↓↓↓

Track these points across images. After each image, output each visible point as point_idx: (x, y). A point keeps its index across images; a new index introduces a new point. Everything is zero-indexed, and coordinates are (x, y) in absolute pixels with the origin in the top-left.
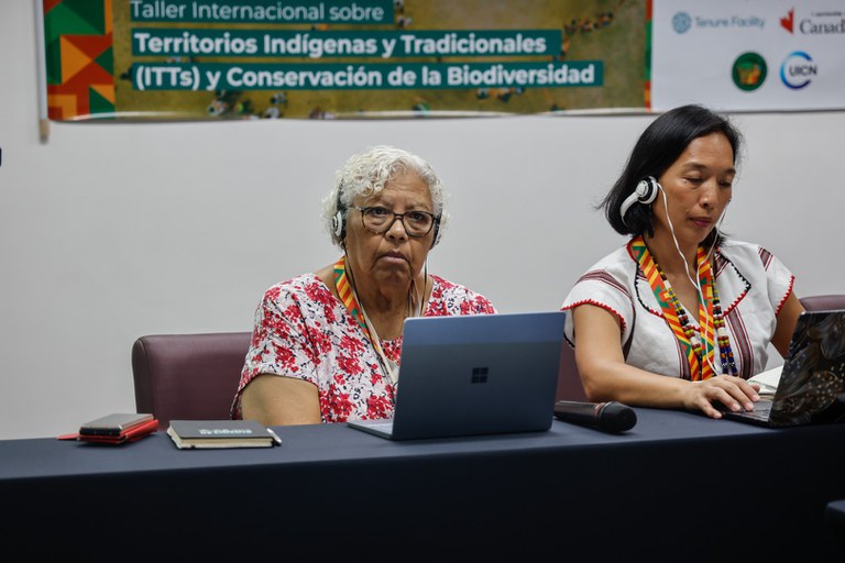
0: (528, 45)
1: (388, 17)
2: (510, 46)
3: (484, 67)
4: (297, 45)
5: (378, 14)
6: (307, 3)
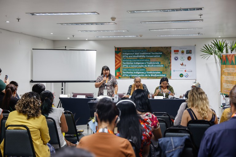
0: (159, 73)
1: (145, 70)
2: (157, 73)
3: (154, 75)
4: (137, 73)
5: (144, 70)
6: (138, 69)
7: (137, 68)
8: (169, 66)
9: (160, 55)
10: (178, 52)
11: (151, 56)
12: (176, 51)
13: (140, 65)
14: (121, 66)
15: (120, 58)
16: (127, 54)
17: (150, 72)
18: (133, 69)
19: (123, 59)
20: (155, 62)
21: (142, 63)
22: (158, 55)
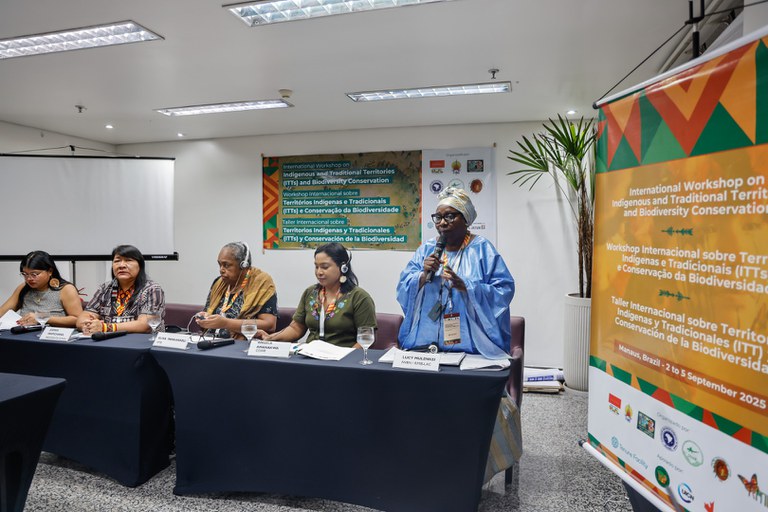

↑↑↑

• [TASK BRIEF]: Copy out the entire listing above word for word, leaving out the pictures.

• [RESULT OF THIS EXERCISE]:
Track these points across images. After each image, output each visible point as point_idx: (x, y). A point keeps its index across images; a new index introduces a new point. Everything is zero-indexed, and coordinates are (x, y) in absolute pixels with the origin in the top-left.
0: (528, 45)
1: (388, 17)
2: (510, 46)
3: (484, 67)
4: (297, 45)
5: (378, 14)
6: (307, 3)
0: (159, 73)
1: (145, 70)
2: (157, 73)
3: (154, 75)
4: (137, 73)
5: (144, 70)
6: (138, 69)
7: (137, 68)
8: (169, 66)
9: (160, 55)
10: (178, 52)
11: (151, 56)
12: (176, 51)
13: (140, 65)
14: (121, 66)
15: (120, 58)
16: (127, 54)
17: (150, 72)
18: (133, 69)
19: (123, 59)
20: (155, 62)
21: (142, 63)
22: (158, 55)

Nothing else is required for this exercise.